Made with <3 by 0x4D5352

Command Line Flags

Beyond the traditional -h and -v flags, DDT can be configured a number of ways:

You can exclude filetypes by passing in one or more -exclude FILETYPE flags, or you can include only specific filetypes with one or more -include FILETYPE flags. You cannot specify both.

To save your output, pass the -o or --output flag followed by a filename such as out.json. To save the file in a structured output, pass one of the corresponding flags:

  • --json
  • --html

DDT ignores dotfiles (e.g. .env files and the .git directory), respects the .gitignore file, discards symlinks, and does not tokenize images. If you wish to alter any of these defaults, use the provided options:

  • --include-dotfiles
  • --include-gitignore
  • --include-symlinks
  • --include-images

DDT works with both relative and absolute file paths. If you wish to force the output to print absolute file paths, pass the -r or --resolve-paths flag.

The default tokenizer algorithm is based on GPT-4o. If you need to check the token counts for older models, such as gpt-4 or text-davinci-003, pass the corresponding model name into the -m or --model flag.
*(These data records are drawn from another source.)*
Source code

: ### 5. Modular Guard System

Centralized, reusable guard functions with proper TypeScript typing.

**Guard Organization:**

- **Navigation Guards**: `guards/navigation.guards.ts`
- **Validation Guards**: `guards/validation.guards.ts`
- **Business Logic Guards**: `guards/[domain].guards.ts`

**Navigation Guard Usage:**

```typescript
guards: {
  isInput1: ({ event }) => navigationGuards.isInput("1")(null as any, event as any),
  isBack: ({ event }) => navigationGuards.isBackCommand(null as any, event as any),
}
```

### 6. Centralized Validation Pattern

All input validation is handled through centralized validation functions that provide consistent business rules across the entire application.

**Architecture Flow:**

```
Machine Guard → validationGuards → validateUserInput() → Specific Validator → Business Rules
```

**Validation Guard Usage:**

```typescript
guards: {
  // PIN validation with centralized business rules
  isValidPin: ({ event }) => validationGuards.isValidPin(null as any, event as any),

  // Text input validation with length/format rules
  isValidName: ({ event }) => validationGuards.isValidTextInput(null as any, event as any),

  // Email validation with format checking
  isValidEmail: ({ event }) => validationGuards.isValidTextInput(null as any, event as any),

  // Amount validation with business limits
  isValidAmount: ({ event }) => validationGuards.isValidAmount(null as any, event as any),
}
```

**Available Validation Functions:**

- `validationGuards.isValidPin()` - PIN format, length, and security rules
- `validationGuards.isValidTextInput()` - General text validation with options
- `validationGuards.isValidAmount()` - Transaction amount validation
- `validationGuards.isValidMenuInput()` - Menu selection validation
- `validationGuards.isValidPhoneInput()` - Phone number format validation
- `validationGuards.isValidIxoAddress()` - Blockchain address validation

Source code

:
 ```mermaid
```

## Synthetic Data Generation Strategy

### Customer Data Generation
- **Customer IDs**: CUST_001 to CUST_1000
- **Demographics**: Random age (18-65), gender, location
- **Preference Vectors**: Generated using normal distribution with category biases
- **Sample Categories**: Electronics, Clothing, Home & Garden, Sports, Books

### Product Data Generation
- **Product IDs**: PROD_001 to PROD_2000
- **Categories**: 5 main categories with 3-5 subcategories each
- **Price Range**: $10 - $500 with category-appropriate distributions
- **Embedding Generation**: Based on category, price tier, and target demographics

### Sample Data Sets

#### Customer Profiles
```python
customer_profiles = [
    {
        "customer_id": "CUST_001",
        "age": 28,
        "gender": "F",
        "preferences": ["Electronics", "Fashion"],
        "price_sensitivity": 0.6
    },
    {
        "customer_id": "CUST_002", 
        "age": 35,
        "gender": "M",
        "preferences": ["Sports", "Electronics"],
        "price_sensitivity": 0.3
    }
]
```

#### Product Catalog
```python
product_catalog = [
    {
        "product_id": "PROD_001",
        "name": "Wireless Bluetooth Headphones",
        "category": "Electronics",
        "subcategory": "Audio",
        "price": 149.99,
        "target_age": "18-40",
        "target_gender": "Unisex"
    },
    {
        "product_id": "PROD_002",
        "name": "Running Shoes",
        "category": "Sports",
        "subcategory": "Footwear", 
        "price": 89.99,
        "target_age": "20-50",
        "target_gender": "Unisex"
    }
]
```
If the model you wish to test is not listed, reference the model list from this OpenAI Cookbook.

What are Tokens?

A screenshot of OpenAI's Tokenizer page, showing the tokens of the Bee Movie script

Large Language Models, despite the name, do not understand language like you or I. Instead, they understand an encoding (technically an embedding) of chunks of text called tokens. A token can be a single letter like 'a', or it can be a word like 'the'. Some tokens include leading spaces (e.g. ' be'), to preserve sentence structure. On average, a token works out to about 0.75 of an English word.

If you'd like to see examples of how text is broken up into tokens, check out OpenAI's Token Calculator in their API reference documentation.

Multimodal models have the ability to parse images as well as text. The calculation is based on how many 512x512 tiles can fit into a scaled version of the input image. To read more about how this process works, check out this article by Tee Kai Feng.

What is the Context Window?

A toy example of parts of an LLM call in a context window

For a Large Language Model, the context window represents "active knowlege" - Information immediately relevant to the autocompletion algorithm LLMs use to generate text. These tokens are what influences how the LLM uses the data it has been trained on to predict the next token, which gets added to the context and included in the next prediction. When the context window is full, the model will begin behaving in unintended ways:

  • The LLM might simply run out of tokens and stop generating text.
  • The LLM might "forget" the oldest bit of information and behave strangely.
  • The LLM might hallucinate information that no longer appears in the data.
  • LLM Agents might lose functionality or send malformed input to its actions.

Context windows vary in size, with current models handling anywhere from 1,000 to 1,000,000 tokens. Even with the larger windows, it is common to limit the maximum number of tokens to reduce compute requirements and increase speed.

For reference: curl is approximately 1,750,000 tokens.